Ainsi, Flora referma les yeux, défoncée par les médicaments, enivrée de l'amour qu'elle recevait. Ces trois petits mots et cet immense sentiment avaient beaucoup de pouvoir.
De là, la conversation purement politique reprit. Les deux cousins parlaient en même temps, réfléchissaient à voix haute. C'est Flora qui trancha, à moitié endormie contre son amoureux :
"Il ne faut pas tuer Greyback. Nous avons besoin de son armée pour le jour où nous attaquerons Greengrass. Sans lui, on part avec un atout en moins."
Un sourire se figea sur les lèvres de Mattheo.
"La reine a tranché.
- Demain, Malfoy, nous élaborerons une stratégie pour Daphnée.
- D'accord, acquiesça l'interessé.
- Tu devrais te reposer demain.
- Finissons-en au plus vite."
Elle ne leur raconta pas sa mésaventure, l'assiette, le meurtre, sa découverte lugubre. Il était préférable que personne n'en sache jamais rien.
Les remords de Flora étaient immenses. Elle jugeait son acte de répugnant même si nécessaire et désirait qu'aucun d'eux ne la voit comme une tueuse.
Finalement, Flora trouva les bras de Morphée en ceux de Mattheo et son cœur s'apaisa. Elle sentait encore le bout de tranchant qu'elle avait appuyée fort contre sa trachée. Les doigts de Mattheo carressaient ses cheveux et ce simple geste la faisait aller mieux.
"Tu avais raison, je l'ai détruite, souffla Mattheo dont les yeux étaient rivés sur Flora endormie.
- Je me suis trompé."
Étonné, le garçon allité leva la tête vers l'autre.
"Tu l'as sauvé. C'est ça qui la préserve."
Draco désignait le lit, l'étrinte, les médicaments. Cette attention particulière, cette douceur et tendresse qui n'avaient pas toujours été de mise. Mattheo avait apprit à l'être, avec le temps. Pour Flora.

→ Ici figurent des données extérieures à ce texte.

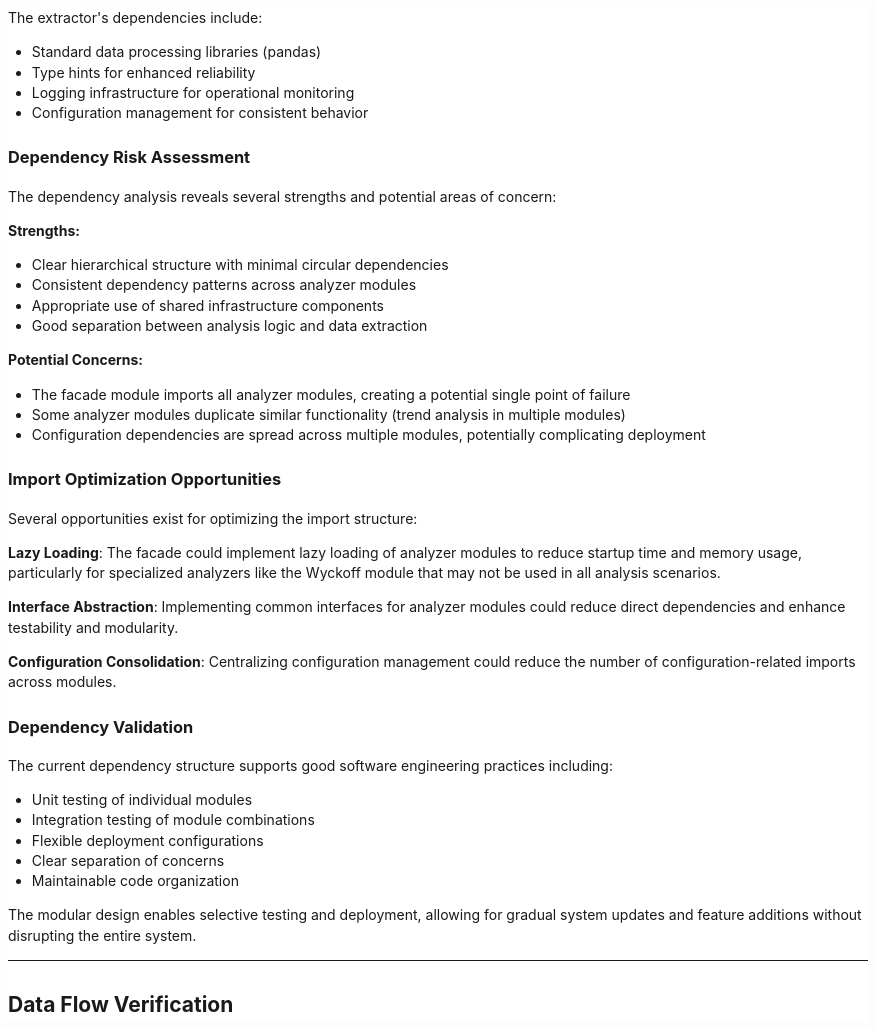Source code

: The extractor's dependencies include:

- Standard data processing libraries (pandas)
- Type hints for enhanced reliability
- Logging infrastructure for operational monitoring
- Configuration management for consistent behavior

### Dependency Risk Assessment

The dependency analysis reveals several strengths and potential areas of concern:

**Strengths:**

- Clear hierarchical structure with minimal circular dependencies
- Consistent dependency patterns across analyzer modules
- Appropriate use of shared infrastructure components
- Good separation between analysis logic and data extraction

**Potential Concerns:**

- The facade module imports all analyzer modules, creating a potential single point of failure
- Some analyzer modules duplicate similar functionality (trend analysis in multiple modules)
- Configuration dependencies are spread across multiple modules, potentially complicating deployment

### Import Optimization Opportunities

Several opportunities exist for optimizing the import structure:

**Lazy Loading**: The facade could implement lazy loading of analyzer modules to reduce startup time and memory usage, particularly for specialized analyzers like the Wyckoff module that may not be used in all analysis scenarios.

**Interface Abstraction**: Implementing common interfaces for analyzer modules could reduce direct dependencies and enhance testability and modularity.

**Configuration Consolidation**: Centralizing configuration management could reduce the number of configuration-related imports across modules.

### Dependency Validation

The current dependency structure supports good software engineering practices including:

- Unit testing of individual modules
- Integration testing of module combinations
- Flexible deployment configurations
- Clear separation of concerns
- Maintainable code organization

The modular design enables selective testing and deployment, allowing for gradual system updates and feature additions without disrupting the entire system.

---

## Data Flow Verification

"Je suis désolé, Mattheo."
Le poids sur le cœur de Draco se fit plus lourd malgré ces paroles sensées être libératrice. Ses prunelles se gorgèrent d'eau, un nœud nouait ses tripes entre elles. Il frotta son visage et ses yeux pour ne pas céder à l'envie de pleurer. La nuit était déjà bien entamée et lorsque la fatigue venait, les émotions ne se cachaient plus.
Mattheo se raidit de surprise, ses doigts se stoppèrent dans les cheveux mi-blond mi-chatain de Flora -le naturel reprenait le dessus aux racines. Perturbé, il fut incapable de formuler une réponse et resta pendu aux fines lèvres de son cousin.
"De ne pas avoir été un vrai frère, quelqu'un sur qui tu pouvais compter. Je suis un véritable connard."
L'ambivalence, la pendule qui oscille entre le bon et le mauvais. Draco lui avait mené la vie impossible mais il avait aussi été cet enfant qui l'aidait à rentrer à la maison quand son propre père avait mit Mattheo à la porte avec une gamelle d'eau, l'insultant de chien.
Mais ils n'étaient pas vraiment frères, après tout.